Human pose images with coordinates
****

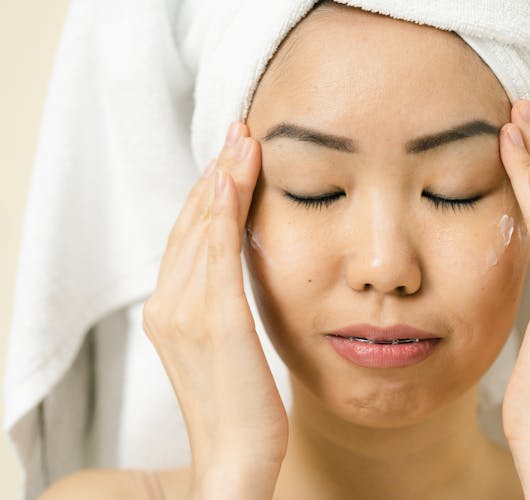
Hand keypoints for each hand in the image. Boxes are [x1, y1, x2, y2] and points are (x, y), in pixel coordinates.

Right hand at [142, 123, 286, 498]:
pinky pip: (217, 253)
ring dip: (222, 180)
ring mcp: (186, 313)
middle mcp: (168, 306)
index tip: (231, 157)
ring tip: (242, 142)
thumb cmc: (241, 406)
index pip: (188, 238)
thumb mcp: (228, 346)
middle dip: (216, 174)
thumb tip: (240, 267)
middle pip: (191, 225)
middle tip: (238, 132)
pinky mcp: (216, 322)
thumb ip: (223, 305)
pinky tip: (232, 179)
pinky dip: (222, 213)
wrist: (236, 458)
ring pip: (202, 230)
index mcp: (170, 311)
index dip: (209, 194)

****

All of the entries must be reproduced exactly, apart from the pictures, which are to be dropped.

* [EXPECTED ANSWER]
Hand keypoints for each hand in the image. Boxes are [x1, y1, x2, y2] and points are (x, y), in pixel coordinates.

Right hand at [142, 123, 286, 498]:
pinky pip: (217, 253)
ring dip: (222, 180)
ring mcp: (186, 313)
middle mcp: (168, 306)
index tip: (231, 157)
ring tip: (242, 142)
thumb cmc: (241, 406)
index pip: (188, 238)
thumb mcp: (228, 346)
middle dip: (216, 174)
thumb tip: (240, 267)
middle pip: (191, 225)
middle tip: (238, 132)
pinky mcp: (216, 322)
thumb ip: (223, 305)
pinky tip: (232, 179)
pinky dip: (222, 213)
wrist: (236, 458)
ring pip: (202, 230)
index mcp: (170, 311)
index dip: (209, 194)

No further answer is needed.